*TRECHO SELECIONADO*
Os donos de vans dizem, no entanto, que alguns pontos precisam ser esclarecidos. "Existem algumas lacunas no decreto, um parágrafo às vezes não bate com outro. Fala uma coisa e, mais adiante, desconsidera", afirma Paulo Sérgio Teles, representante de uma das cooperativas do transporte alternativo.

A idade dos veículos estabalecida no decreto é uma das determinações que os condutores das vans discordam. O documento prevê que os veículos tenham até três anos de uso. A média atual das vans que circulam na cidade é de mais de 10 anos.

"Certamente, a pessoa de maior poder aquisitivo, os empresários, vão investir. Como a licitação trata-se de um processo de pontuação, certamente a maioria estará de fora desse processo", destaca Teles.

O secretário Esmeraldino Correia diz que o valor cobrado pelas vans vai continuar sendo menor que o cobrado pelos ônibus, e adaptações vão ser exigidas para garantir direito de idosos, pessoas com necessidades especiais e estudantes.

"Isso seguirá uma normatização regulamentada por nós, definida de forma muito clara para que todos possam se adequar a esta nova realidade, de sorte que venha com qualidade para a cidade. Vamos melhorar o transporte público municipal de Vitória da Conquista através do seletivo, que são as vans", destaca.

*QUESTÃO*
As afirmações abaixo estão de acordo com o trecho sobre as vans? Responda sim ou não a cada uma e cite, com as palavras exatas do trecho, a passagem que decide.
1. O decreto prevê que os veículos tenham até cinco anos de uso.
2. Segundo o secretário, o valor cobrado pelas vans continuará menor que o cobrado pelos ônibus.
3. A média atual das vans em circulação na cidade é de mais de 10 anos.
Os itens são um material à parte, sem relação com o trecho sobre as vans.

*CONJUNTO DE ITENS*

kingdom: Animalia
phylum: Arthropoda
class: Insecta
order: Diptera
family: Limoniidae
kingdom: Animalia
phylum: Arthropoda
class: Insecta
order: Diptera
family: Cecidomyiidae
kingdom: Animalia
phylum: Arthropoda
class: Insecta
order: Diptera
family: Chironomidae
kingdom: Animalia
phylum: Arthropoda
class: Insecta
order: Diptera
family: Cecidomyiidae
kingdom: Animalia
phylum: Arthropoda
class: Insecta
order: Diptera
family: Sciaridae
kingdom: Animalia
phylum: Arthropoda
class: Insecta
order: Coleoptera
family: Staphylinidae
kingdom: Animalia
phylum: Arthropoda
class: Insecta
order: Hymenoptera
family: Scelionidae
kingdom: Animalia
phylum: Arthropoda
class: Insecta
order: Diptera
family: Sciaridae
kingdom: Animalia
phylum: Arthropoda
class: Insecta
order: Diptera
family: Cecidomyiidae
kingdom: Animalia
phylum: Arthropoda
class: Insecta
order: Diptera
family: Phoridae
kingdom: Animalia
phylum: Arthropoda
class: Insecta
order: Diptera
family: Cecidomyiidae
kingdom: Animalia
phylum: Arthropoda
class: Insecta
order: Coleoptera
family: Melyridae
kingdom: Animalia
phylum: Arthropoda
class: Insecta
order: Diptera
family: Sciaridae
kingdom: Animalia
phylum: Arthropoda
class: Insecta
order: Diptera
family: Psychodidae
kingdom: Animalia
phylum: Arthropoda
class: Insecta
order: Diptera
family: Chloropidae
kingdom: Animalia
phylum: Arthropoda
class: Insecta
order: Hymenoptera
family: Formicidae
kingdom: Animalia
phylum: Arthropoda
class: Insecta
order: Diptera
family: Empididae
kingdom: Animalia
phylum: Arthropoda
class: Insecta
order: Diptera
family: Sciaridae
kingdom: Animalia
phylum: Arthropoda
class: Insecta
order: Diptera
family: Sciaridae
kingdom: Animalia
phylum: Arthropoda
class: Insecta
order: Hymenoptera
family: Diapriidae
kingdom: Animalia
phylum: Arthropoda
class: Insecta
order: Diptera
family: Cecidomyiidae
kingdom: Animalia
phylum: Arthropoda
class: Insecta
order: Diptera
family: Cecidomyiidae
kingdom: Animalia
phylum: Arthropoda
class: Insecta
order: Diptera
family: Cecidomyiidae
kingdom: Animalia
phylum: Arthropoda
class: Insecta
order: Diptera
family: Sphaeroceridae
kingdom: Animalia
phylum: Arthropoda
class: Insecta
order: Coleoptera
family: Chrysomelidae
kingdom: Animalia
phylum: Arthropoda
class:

*EXERCÍCIO RESOLVIDO*
1. Não: "O documento prevê que os veículos tenham até três anos de uso."
2. Sim: "o valor cobrado pelas vans vai continuar sendo menor que o cobrado pelos ônibus"
3. Sim: "A média atual das vans que circulam na cidade é de mais de 10 anos."